The Poverty Lab’s mission will be to seek ways to improve parenting skills and better prepare students for the job market. In each lab, staff members and students conduct research, formulate strategies for tackling problems, work with community groups to operate programs, then evaluate data to assess impact. By summer, the labs will be operating out of workspace in the Loop.
“It’s marrying rigorous inquiry with impact on the largest scale,” Timothy Knowles, director of the urban labs, said.
Other than directing this new lab, Professor Bertrand is an applied micro-economist whose research covers the fields of labor economics, corporate finance, and development economics, according to her bio on the Booth website. Her research in these areas has been published widely, including numerous research articles in the Quarterly Journal of Economics, the Journal of Political Economy, the American Economic Review, and the Journal of Finance. She is also a member of the Faculty Advisory Board for the University of Chicago’s Collegium for Culture and Society, as well as of the Board of Directors for the Abdul Latif Jameel Poverty Action Lab. Professor Bertrand also serves as co-editor of the American Economic Review.
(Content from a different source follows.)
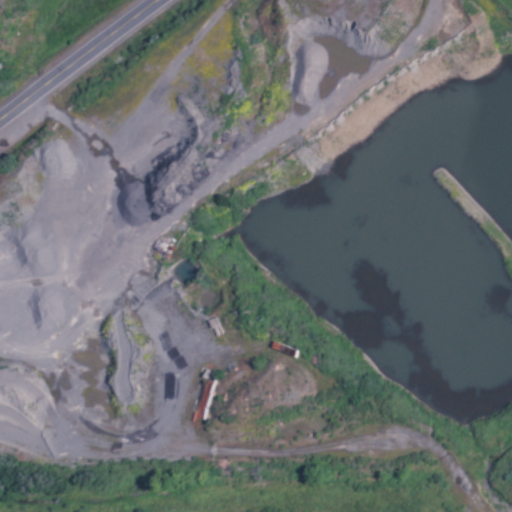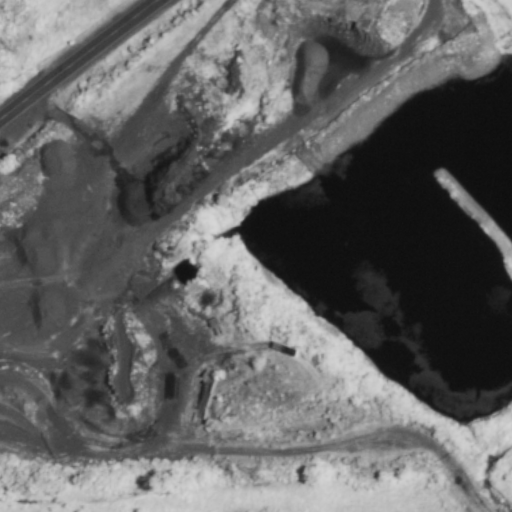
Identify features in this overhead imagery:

Bertrand has received several awards and honors, including the 2004 Elaine Bennett Research Prize, awarded by the American Economic Association to recognize and honor outstanding research in any field of economics by a woman at the beginning of her career, and the 2012 Society of Labor Economists’ Rosen Prize for Outstanding Contributions to Labor Economics. She is a Fellow of the American Academy of Arts and Sciences.